Around this time of year, my thoughts often drift back to schools days, so many decades ago.
I always looked forward to seeing my friends again, but there were a few authority figures I could do without.
A principal we called “sausage fingers” was probably the highest on that list. To a Grade 8 kid, he was an imposing figure. He must have weighed at least 350 pounds, girth he didn’t mind throwing around.
The year was 1972 and corporal punishment was still permitted by the Simcoe County Board of Education.
Being a bit of a brat in those days, I had my run-ins with old sausage fingers, landing on the business end of the strap on one occasion.

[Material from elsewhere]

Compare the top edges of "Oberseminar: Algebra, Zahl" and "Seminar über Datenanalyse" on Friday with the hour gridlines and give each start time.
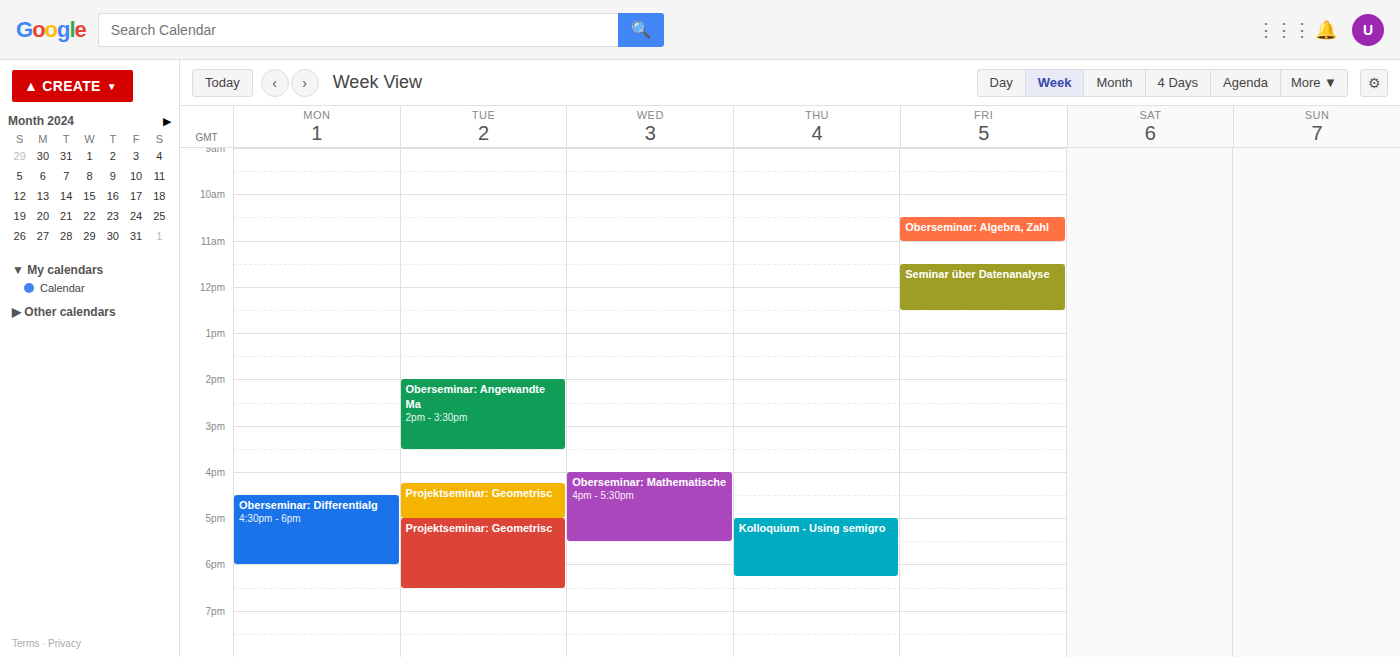
"Oberseminar: Algebra, Zahl": 10:30 AM, halfway between the 10 AM and 11 AM lines. "Seminar über Datenanalyse": 11:30 AM, halfway between the 11 AM and 12 PM lines.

My crime? Some buddies and I were caught jumping out the window of a school portable after sneaking in during lunch hour to visit some goody two-shoes girlfriends who volunteered to clean blackboards.

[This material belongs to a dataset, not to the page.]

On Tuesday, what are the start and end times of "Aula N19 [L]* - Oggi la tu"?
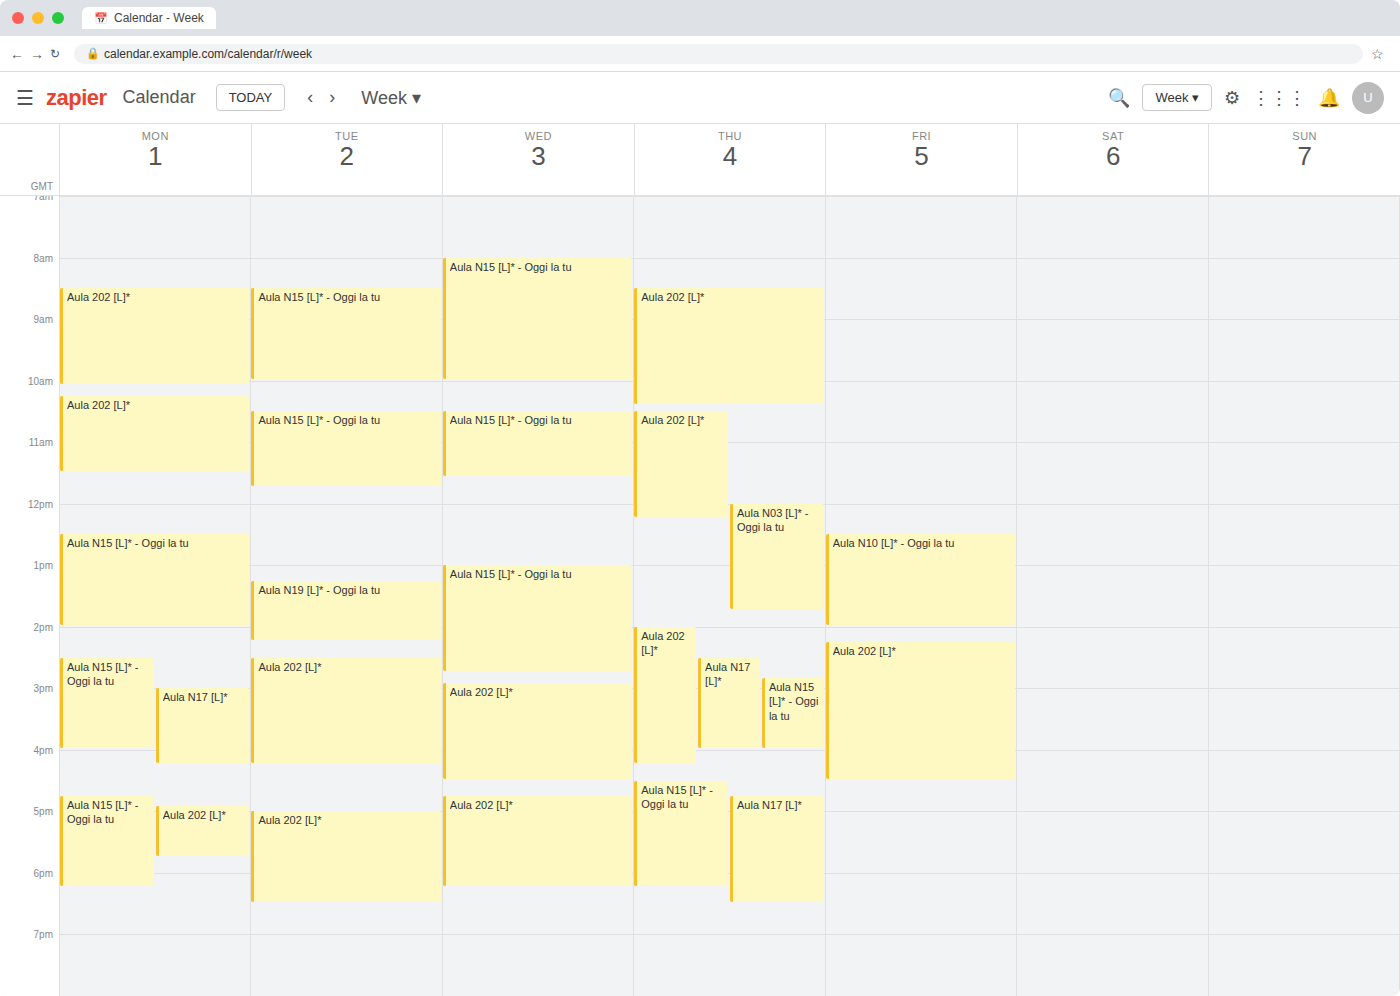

The strap was a pinkish, leathery thing about one-inch thick. To this day, I swear sausage fingers left his feet as he brought it down on my hand.
No doubt, it left an impression. But I’m not sure it altered my troublemaking ways. Minutes after sausage fingers had meted out his punishment, my buddies and I were laughing uncontrollably, although our guffaws were mixed with tears of pain.
Sausage fingers walked in on us and boiled over. His bloated face burst into a red rage as he picked up a school desk with one hand and tossed it.
We shut up instantly, our chuckles stifled by sheer shock.
I wonder if sausage fingers ever reflected on his over-the-top treatment of three mischievous 12-year-olds.
One thing for certain, he didn’t have to worry about the wrath of our parents, let alone a parent council.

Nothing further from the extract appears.